Although the war is happening on the other side of the globe, U.S healthcare systems are on high alert. Cyberattacks have been on the rise, and the Russia-Ukraine conflict has only increased the risk of threats originating in Russia.
“The US Cybersecurity and Infrastructure Security Agency (CISA) and the FBI warned the U.S. hospitals that even though the war may be raging in distant Ukraine, danger is anything but remote. In the 21st century, warfare has moved beyond guns, bombs, and propaganda. Hence, arsenals of war now include malware, spyware, and all manner of informational weapons that can hurt if unchecked,” said James Spencer, data scientist at GlobalData. “Does this really matter to us though? We are safe, right? Absolutely not. It seems that Russia is just deploying every weapon at its disposal in the Ukraine war effort. In our highly interconnected world, it is very possible some malware could find its way across borders and into our incredibly vulnerable hospitals space. The WannaCry virus is still fresh in our minds from the havoc it wreaked on the U.S. healthcare network. However, that was done by a rogue group of cyber criminals. Hence, it becomes scarier now to imagine the level of damage a professional army could do.”
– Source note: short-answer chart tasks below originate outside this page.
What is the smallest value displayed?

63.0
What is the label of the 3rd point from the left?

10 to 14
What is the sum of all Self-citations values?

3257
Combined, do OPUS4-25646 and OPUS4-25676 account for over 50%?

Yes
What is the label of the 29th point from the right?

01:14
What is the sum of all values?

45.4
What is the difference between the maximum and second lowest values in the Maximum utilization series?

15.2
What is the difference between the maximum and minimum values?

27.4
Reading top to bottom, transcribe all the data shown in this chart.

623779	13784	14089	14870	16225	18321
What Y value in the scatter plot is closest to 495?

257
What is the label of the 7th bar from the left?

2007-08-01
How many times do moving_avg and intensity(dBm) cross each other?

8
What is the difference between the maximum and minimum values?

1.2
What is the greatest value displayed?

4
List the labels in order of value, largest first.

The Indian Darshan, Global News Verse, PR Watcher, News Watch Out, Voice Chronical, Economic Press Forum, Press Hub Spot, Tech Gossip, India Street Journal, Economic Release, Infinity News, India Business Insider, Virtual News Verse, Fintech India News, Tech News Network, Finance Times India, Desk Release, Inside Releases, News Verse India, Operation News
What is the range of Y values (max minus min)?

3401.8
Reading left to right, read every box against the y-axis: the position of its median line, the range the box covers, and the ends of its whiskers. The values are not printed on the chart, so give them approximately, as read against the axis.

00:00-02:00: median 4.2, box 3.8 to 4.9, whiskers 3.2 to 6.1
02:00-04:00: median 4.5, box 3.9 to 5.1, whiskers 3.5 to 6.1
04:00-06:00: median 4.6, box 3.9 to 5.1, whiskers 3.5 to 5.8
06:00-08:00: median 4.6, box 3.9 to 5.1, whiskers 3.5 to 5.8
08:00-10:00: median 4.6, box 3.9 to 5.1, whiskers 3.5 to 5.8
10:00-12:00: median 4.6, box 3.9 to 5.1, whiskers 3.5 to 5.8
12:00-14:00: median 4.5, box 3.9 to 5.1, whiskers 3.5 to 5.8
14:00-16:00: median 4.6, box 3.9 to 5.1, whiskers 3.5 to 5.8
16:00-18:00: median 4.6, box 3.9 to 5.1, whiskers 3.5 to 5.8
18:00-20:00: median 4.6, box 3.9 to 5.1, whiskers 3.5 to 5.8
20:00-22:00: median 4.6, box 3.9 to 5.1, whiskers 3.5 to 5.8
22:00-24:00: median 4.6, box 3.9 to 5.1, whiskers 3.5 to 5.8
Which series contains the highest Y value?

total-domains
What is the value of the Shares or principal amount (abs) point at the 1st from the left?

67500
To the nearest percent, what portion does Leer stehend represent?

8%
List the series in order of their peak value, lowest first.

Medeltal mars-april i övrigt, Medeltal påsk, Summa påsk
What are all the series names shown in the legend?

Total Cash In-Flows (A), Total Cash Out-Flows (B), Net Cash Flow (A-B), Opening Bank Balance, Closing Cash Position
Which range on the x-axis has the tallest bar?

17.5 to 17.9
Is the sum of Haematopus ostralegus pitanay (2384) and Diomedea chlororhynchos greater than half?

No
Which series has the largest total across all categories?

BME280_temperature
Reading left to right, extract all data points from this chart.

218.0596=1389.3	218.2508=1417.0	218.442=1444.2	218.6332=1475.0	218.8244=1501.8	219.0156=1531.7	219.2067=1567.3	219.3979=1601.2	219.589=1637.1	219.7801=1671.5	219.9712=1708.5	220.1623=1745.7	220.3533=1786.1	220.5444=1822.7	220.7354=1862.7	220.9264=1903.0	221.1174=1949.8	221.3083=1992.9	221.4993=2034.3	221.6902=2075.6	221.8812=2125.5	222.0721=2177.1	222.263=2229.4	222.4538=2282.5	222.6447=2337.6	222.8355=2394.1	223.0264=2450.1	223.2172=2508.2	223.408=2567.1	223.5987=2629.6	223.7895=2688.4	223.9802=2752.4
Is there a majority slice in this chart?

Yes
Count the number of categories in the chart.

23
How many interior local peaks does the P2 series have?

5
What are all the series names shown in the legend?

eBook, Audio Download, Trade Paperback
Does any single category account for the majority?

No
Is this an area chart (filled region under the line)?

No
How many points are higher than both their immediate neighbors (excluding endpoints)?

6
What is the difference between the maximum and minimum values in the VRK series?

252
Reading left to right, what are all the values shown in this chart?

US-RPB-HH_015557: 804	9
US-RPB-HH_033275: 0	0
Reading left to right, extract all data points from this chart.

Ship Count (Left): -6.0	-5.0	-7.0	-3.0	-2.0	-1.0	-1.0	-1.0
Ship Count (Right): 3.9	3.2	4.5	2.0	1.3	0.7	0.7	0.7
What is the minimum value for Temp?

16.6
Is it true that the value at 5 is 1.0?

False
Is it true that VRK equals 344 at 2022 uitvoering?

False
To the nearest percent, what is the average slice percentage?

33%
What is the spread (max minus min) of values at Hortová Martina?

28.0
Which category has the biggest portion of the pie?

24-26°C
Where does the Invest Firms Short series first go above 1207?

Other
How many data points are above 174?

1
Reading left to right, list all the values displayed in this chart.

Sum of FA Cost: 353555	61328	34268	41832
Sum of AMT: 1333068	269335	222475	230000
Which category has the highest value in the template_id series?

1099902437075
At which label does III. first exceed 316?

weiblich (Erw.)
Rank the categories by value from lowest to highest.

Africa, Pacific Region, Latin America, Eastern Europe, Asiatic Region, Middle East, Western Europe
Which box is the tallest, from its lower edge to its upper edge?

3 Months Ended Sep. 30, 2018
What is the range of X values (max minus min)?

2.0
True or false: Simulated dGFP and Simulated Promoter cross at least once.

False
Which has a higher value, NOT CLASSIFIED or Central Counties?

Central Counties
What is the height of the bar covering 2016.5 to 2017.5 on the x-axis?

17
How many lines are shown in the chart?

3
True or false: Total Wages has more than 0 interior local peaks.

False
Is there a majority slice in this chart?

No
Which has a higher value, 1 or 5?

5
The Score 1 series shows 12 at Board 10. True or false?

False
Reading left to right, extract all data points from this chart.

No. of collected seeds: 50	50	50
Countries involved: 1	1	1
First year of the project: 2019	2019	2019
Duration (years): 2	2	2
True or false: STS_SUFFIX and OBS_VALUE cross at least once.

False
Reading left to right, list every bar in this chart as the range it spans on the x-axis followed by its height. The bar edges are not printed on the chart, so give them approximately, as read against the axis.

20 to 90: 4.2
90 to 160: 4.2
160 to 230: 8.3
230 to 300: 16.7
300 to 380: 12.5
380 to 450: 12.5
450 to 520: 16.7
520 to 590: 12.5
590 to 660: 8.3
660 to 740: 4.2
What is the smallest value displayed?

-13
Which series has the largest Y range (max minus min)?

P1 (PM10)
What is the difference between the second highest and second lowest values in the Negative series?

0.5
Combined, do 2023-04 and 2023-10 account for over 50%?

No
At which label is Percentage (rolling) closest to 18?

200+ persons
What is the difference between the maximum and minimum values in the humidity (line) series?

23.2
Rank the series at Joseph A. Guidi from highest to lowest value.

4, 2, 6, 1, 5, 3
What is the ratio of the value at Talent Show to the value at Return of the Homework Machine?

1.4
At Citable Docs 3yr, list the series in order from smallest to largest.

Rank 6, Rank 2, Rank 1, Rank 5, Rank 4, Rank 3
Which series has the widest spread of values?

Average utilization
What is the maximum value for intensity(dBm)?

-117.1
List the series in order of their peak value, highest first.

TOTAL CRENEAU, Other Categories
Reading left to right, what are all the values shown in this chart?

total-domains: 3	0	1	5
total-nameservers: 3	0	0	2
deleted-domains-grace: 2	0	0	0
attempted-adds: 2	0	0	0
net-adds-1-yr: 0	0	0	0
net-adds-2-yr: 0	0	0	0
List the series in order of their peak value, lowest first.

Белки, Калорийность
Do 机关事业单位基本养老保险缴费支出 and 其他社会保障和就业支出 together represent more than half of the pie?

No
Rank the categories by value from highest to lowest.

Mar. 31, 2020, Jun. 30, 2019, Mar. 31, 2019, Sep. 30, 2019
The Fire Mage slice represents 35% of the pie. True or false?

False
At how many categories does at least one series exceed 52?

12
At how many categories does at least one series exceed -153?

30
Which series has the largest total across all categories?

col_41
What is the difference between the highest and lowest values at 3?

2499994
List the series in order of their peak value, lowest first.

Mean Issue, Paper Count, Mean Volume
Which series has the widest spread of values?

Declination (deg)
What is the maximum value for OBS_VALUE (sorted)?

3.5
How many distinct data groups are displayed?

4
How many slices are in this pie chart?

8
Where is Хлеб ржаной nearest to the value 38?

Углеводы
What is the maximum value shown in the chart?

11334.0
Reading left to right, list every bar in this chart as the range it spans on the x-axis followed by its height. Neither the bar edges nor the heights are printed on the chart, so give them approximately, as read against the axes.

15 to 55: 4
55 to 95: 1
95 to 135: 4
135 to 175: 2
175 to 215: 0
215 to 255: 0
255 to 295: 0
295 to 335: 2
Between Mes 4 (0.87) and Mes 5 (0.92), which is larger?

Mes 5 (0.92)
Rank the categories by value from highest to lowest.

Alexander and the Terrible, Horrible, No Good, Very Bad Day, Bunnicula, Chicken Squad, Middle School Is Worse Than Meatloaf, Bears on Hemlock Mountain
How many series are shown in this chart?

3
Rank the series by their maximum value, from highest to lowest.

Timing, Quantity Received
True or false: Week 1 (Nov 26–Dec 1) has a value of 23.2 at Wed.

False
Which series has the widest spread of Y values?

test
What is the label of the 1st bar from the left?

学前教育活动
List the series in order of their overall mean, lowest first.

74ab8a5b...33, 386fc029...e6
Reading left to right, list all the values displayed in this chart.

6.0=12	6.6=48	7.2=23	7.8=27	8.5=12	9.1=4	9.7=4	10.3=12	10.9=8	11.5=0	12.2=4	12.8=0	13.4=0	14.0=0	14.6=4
Issued last week, the CISA-FBI joint advisory, “Destructive Malware Targeting Organizations in Ukraine” describes malware (WhisperGate and HermeticGate) that is targeting organizations in Ukraine and aims to destroy computer systems and render them inoperable. Although CISA stated that there is currently no credible threat to the United States, it advised that companies boost their cybersecurity and take the following immediate actions:
- Enable multifactor authentication
- Conduct regular scans using anti-virus and anti-malware programs
- Use strong spam filters to prevent phishing emails from reaching end users
- Update software
- Filter network traffic
“In the wake of continued denial of service and destructive malware attacks affecting Ukraine and other countries in the region, CISA has been working hand-in-hand with our partners to identify and rapidly share information about malware that could threaten the operations of critical infrastructure here in the U.S.,” said CISA Director Jen Easterly in an agency release. “Our public and private sector partners in the Joint Cyber Defense Collaborative (JCDC), international computer emergency readiness team (CERT) partners, and our long-time friends at the FBI are all working together to help organizations reduce their cyber risk.”